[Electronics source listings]
____

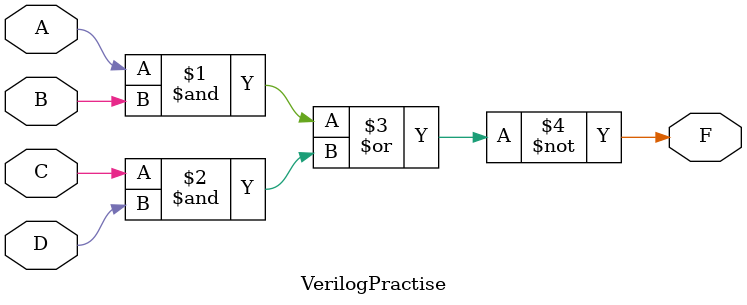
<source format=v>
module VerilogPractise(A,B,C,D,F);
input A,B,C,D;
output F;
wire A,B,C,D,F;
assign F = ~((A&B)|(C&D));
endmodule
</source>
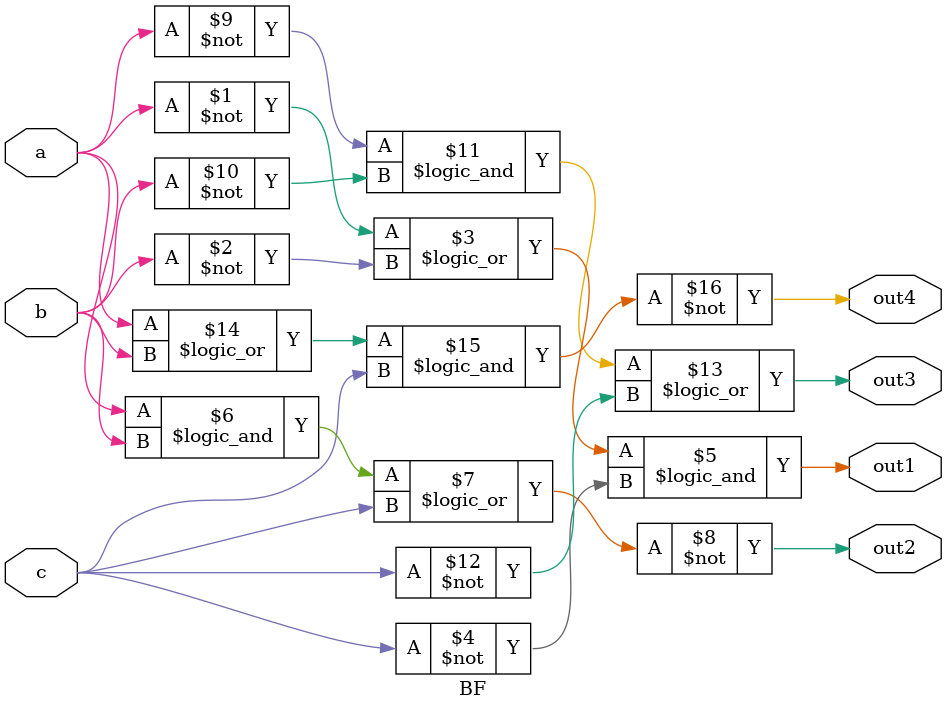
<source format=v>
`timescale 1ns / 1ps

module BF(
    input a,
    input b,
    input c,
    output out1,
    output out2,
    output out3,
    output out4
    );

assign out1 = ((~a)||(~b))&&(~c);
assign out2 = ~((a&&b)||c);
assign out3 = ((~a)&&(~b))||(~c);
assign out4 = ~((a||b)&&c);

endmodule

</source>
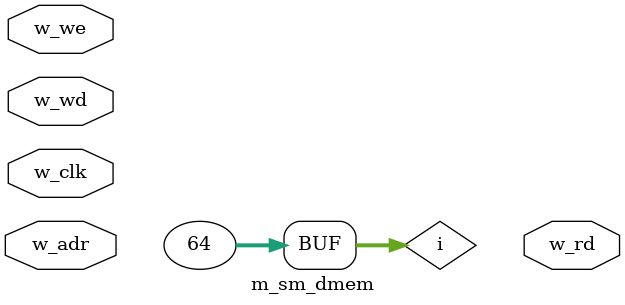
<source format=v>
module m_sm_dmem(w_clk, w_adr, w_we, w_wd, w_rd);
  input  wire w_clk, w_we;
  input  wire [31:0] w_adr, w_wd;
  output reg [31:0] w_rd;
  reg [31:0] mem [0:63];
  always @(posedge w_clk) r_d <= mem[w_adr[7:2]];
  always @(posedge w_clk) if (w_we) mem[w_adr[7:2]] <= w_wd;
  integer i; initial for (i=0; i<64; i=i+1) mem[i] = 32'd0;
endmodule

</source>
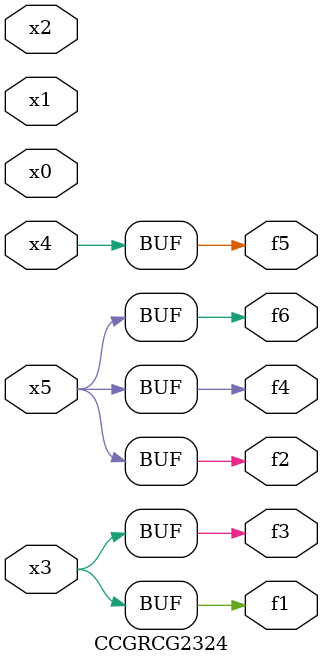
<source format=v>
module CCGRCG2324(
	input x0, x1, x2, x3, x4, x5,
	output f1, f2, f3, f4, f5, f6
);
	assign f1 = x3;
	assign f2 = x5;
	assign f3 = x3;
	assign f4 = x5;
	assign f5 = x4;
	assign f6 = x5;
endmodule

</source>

____

### How to complete this task
Show every line from the entries above in which the word "wire" appears.

### Answer for the task
wire A,B,C,D,F;
  input  wire w_clk, w_we;
  input  wire [31:0] w_adr, w_wd;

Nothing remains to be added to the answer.